How is the removal of uid check affecting the performance benchmark shown in your first post?
And how is this affecting the other places calling getSharesInFolder ?
@come-nc
How is the removal of uid check affecting the performance benchmark shown in your first post?
Same results as previously - within error margin. The timings vary between 260 and 290 ms. Even the query count is not always the same, I see a slightly varying number of UPDATE oc_authtoken queries during the initialization sequence.
Average results from a few runs are:
| _ | Execution time [ms] | # of DB queries |
|---|---|---|
| Before | 980 | 2021 |
| After | 275 | 40 |
And how is this affecting the other places calling
getSharesInFolder?
This is a very good question. I have removed the uid check to fix the following integration tests:
--- Failed scenarios:
/drone/src/build/integration/sharing_features/sharing-v1-part2.feature:306
/drone/src/build/integration/sharing_features/sharing-v1-part2.feature:381
/drone/src/build/integration/sharing_features/sharing-v1-part2.feature:406
This also fixed the issue that I have noticed at the beginning: original code handling this API call also returned information about incoming group shares.
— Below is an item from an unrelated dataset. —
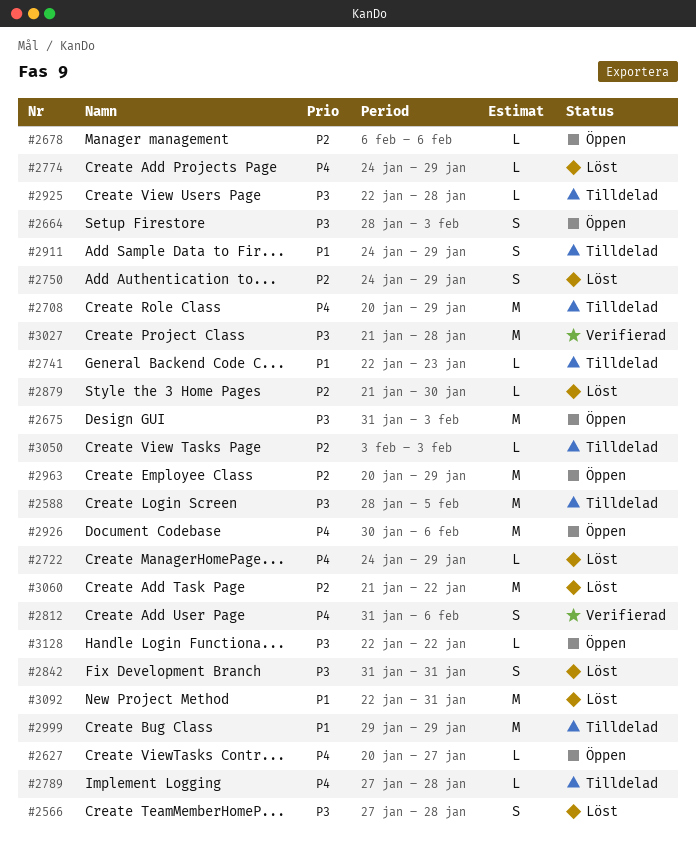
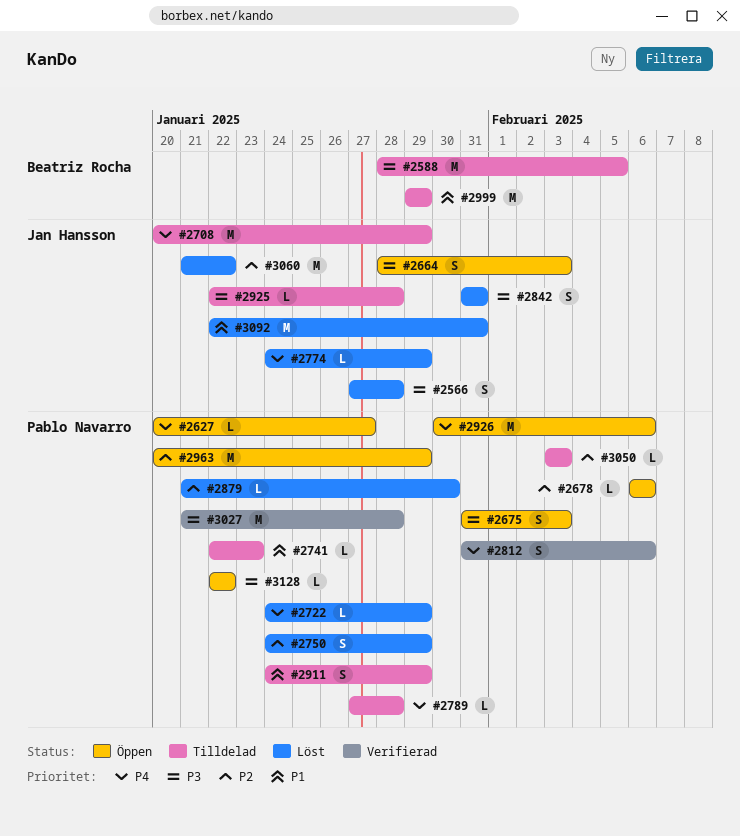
#2675, estimate: M -> S

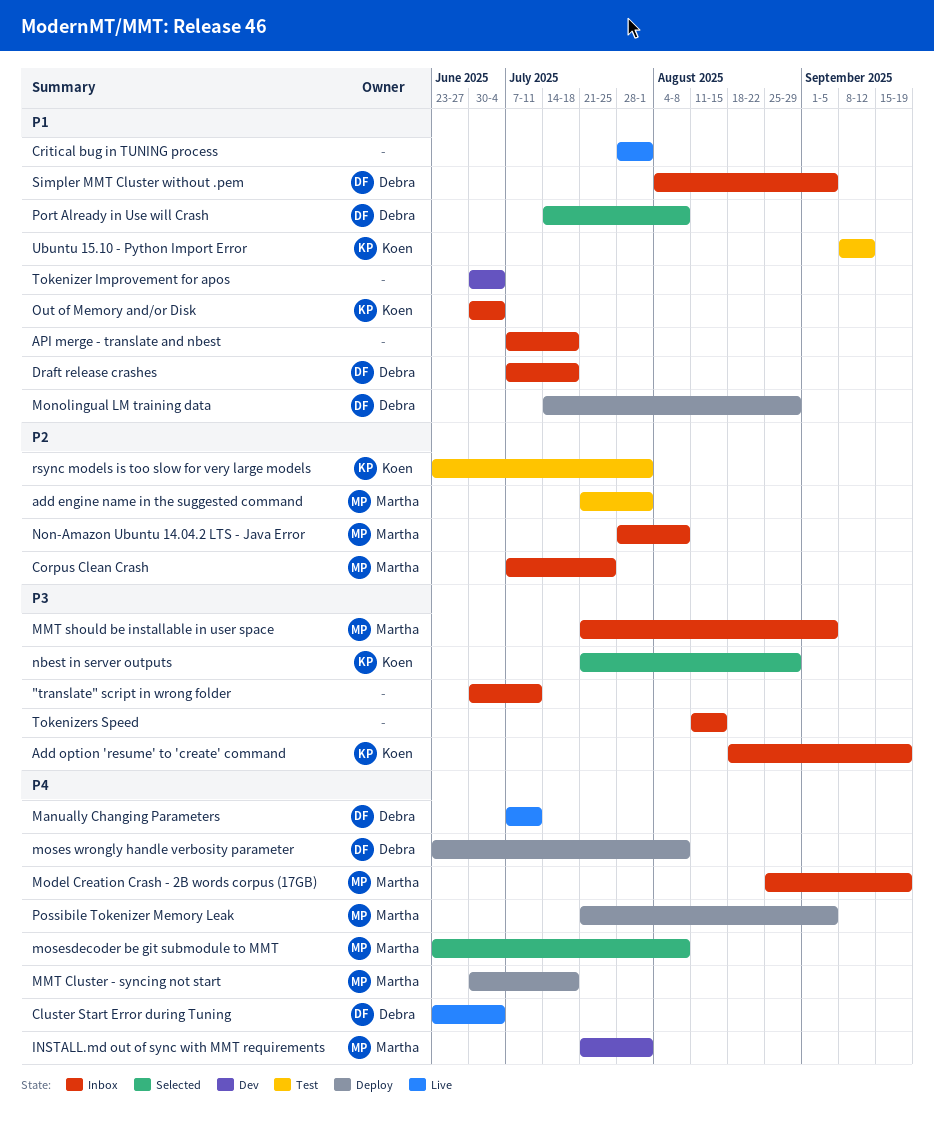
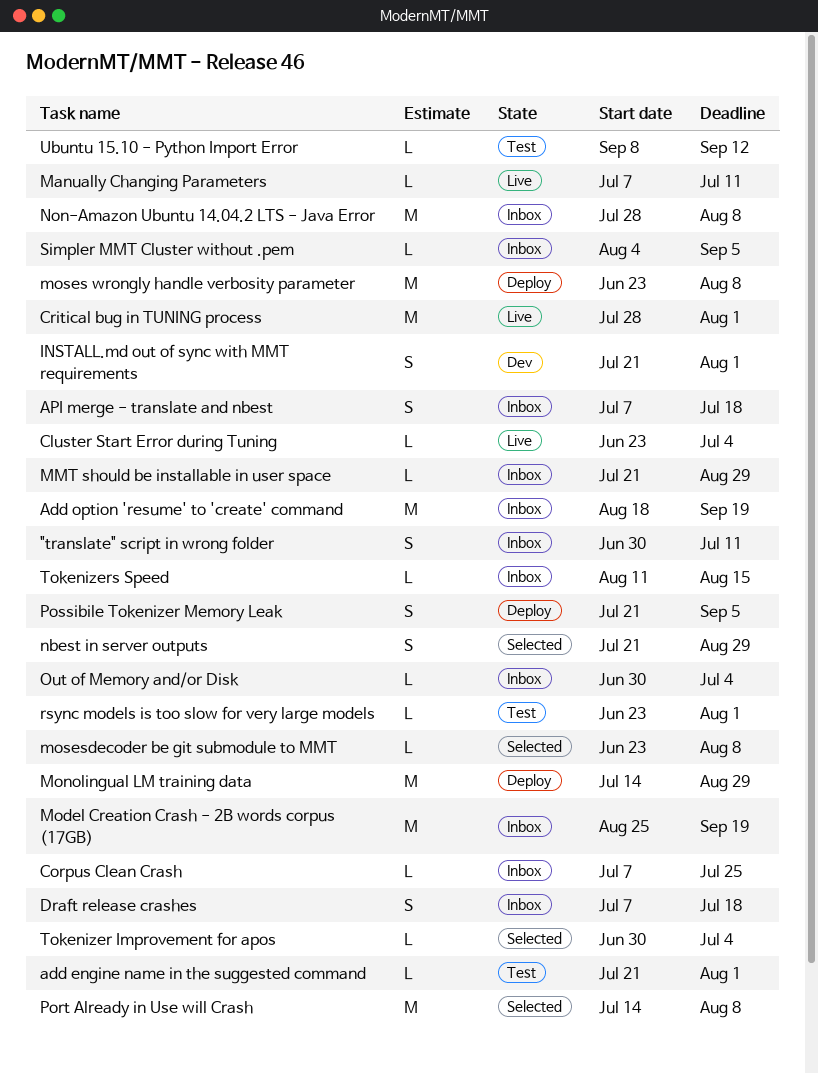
MMT Cluster - syncing not start: present -> none
MMT should be installable in user space, due: Sep 5 -> Aug 29
Tokenizer Improvement for apos, status: Dev -> Selected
After removal of the uid check the new code behaves the same.
I suspect that there are some other scenarios when getSharesInFolder is going to return more data (shares in which specified user is neither owner, nor initiator). Unfortunately I am not able to assess when/how this is going to show.
Seems like the tests pass now...
Any chances to move this PR forward? It has been submitted some time ago already... Is there anything I should/could do?
To add a bit more context - the API call I am trying to optimize (retrieve shares for files in a folder) is executed frequently by the Android app - every time the user changes a folder or returns from the file view to the file list view.
I have rebased, so merging should be straightforward. Most of the tests pass, I do not see how the failing ones might be related to my changes. Or am I mistaken?
/drone/src/build/integration/features/contacts-menu.feature:91 /drone/src/build/integration/features/contacts-menu.feature:146
Hi @nickvergessen and @icewind1991,
I see a new PR #42638 touching the same area as this one - i.e. the DefaultShareProvider::getSharesInFolder method.
Could we use this as an opportunity to get back to this PR? This is pending for a long time and is quite important to improve performance of the Android app.
I will be glad to provide additional explanation and make further changes when suggested. At the moment I think that I had already responded to all questions/concerns and I have no idea what else I could do, to move this one forward.
I will bring it to the performance group and check for feedback the first week of february
@AndyScherzinger @icewind1991 - Is there anything I should/could do regarding this PR?
I see that one of the failing tests is 'block unconventional commits'. I can squash all the commits into one if this is going to help.